Typically, an RSVP-capable application running on an end system host on one side of a network sends either unicast or multicast RSVP PATH (Set Up) messages to the destination end system or host on the other side of the network with which it wants to communicate. The initiating application is referred to as the sender; the target or destination application is called the receiver. In this example, the sender runs on the host upstream from Router A and the receiver runs on the host downstream from Router C. The network delivers the RSVP PATH messages from the sender to the receiver. The receiver replies with RSVP RESV messages in an attempt to reserve across the network the requested resources that are required between itself and the sender. The RSVP RESV messages specify the parameters for the requisite QoS that the network connecting the systems should attempt to offer.
This example does not show the host that would run the sender application and the host that would run the receiver application. Normally, the first device downstream from the sender in the network--in this case, Router A--would receive the RSVP PATH message from the sender. Normally, the last router in the network--that is, the next hop upstream from the host running the receiver application, in this case, Router C--would receive an RSVP RESV message from the receiver.
Because this example does not explicitly include the hosts on which the sender and receiver applications run, the devices have been configured to act as if they were receiving PATH messages from a sender and RESV messages from a receiver. The commands used for this purpose, allowing RSVP to be more fully illustrated in the example, are the ip rsvp sender command and the ip rsvp reservation command. On Router A, the following command has been issued:
ip rsvp sender 18.104.22.168 10.1.2.1 UDP 7001 7000 10.1.2.1 Hs0 20 1
This command causes the device to act as if it were receiving PATH messages destined to multicast address 22.214.171.124 from a source 10.1.2.1. The previous hop of the PATH message is 10.1.2.1, and the message was received on HSSI interface 0.

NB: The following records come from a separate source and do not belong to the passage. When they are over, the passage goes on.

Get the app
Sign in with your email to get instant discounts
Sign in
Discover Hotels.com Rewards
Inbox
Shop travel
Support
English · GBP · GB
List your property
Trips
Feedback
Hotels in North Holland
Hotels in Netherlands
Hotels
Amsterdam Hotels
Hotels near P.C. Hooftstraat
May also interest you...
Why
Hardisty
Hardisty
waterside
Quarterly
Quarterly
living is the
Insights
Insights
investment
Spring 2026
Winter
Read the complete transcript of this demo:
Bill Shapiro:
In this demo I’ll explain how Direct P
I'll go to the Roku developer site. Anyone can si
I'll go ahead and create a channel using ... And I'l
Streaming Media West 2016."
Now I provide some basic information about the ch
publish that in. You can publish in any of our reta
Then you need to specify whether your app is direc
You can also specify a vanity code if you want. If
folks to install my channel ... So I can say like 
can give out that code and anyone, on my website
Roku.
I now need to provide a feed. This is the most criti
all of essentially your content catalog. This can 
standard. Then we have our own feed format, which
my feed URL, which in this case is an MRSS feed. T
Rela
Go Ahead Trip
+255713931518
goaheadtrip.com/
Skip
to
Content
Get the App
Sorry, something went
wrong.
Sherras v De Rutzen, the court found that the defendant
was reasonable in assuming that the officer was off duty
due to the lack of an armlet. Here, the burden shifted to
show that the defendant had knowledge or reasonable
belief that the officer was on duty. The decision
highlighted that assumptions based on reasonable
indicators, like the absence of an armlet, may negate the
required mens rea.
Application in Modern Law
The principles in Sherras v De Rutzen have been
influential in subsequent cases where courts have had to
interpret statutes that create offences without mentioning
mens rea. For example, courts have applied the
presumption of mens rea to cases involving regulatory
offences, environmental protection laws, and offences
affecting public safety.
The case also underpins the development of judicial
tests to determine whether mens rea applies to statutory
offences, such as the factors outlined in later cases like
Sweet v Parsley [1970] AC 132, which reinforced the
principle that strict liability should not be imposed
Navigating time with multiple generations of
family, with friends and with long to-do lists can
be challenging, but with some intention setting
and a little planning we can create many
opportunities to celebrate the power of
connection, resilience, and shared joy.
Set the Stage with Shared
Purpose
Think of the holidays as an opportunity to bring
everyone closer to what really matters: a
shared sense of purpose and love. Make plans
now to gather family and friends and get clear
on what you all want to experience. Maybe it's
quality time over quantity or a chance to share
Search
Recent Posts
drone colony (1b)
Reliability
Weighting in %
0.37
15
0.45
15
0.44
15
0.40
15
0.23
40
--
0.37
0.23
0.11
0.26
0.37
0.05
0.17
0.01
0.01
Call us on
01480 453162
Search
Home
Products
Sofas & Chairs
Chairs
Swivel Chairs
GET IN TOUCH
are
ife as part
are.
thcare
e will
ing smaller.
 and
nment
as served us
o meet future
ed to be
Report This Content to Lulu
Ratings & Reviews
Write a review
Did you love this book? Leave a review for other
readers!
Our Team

On Router C, the following command has been issued:
ip rsvp reservation 126.96.36.199 10.1.2.1 UDP 7001 7000 10.1.3.1 Et2 FF LOAD 8 1
This command causes the device to act as if it were receiving RESV messages for the session with multicast destination 188.8.131.52. The messages request a Fixed Filter reservation to source 10.1.2.1, and act as if they had arrived from a receiver on Ethernet interface 2 with address 10.1.3.1.
In the example, the RSVP PATH messages flow in one direction: downstream from the sender, which in this example is Router A. (If the host were to initiate the RSVP PATH message, the message would flow from the host to Router A.) Router A sends the message downstream to Router B, and Router B sends it downstream to Router C. (If the downstream host were the actual receiver, Router C would send the RSVP PATH message downstream to the receiver host.) Each device in the network must process the RSVP PATH message and route it to the next downstream hop.
The RSVP RESV messages flow in one direction: upstream from the receiver (in this example, Router C), upstream from Router C to Router B, and upstream from Router B to Router A. If the downstream host were the receiver, the message would originate with the host, which would send it to Router C. If the upstream host were the sender, the final destination of the RSVP RESV message would be the upstream host. At each hop, the device receiving the RSVP RESV message must determine whether it can honor the reservation request.
The ip rsvp bandwidth command both enables RSVP on an interface and specifies the amount of bandwidth on the interface that can be reserved (and the amount of bandwidth that can be allocated to a single flow). To ensure QoS for the RSVP reservation, WFQ is configured on the interfaces enabled for the reservation.
If the network is capable of offering the specified (QoS) level of service, then an end-to-end reserved path is established. If not, the reservation attempt is rejected and a RESV ERROR message is sent to the receiver. The ability of each device in the network to honor the requested level of service is verified, link by link, as the RSVP RESV messages are sent across the network to the sender. However, the data itself for which the bandwidth is reserved travels one way only: from the sender to receiver across an established PATH. Therefore, the QoS is effective in only one direction. This is the common case for one-to-many multicast data flows.
After the three devices in the example are configured, the show ip rsvp sender and show ip rsvp reservation commands will make visible the PATH and RESV state.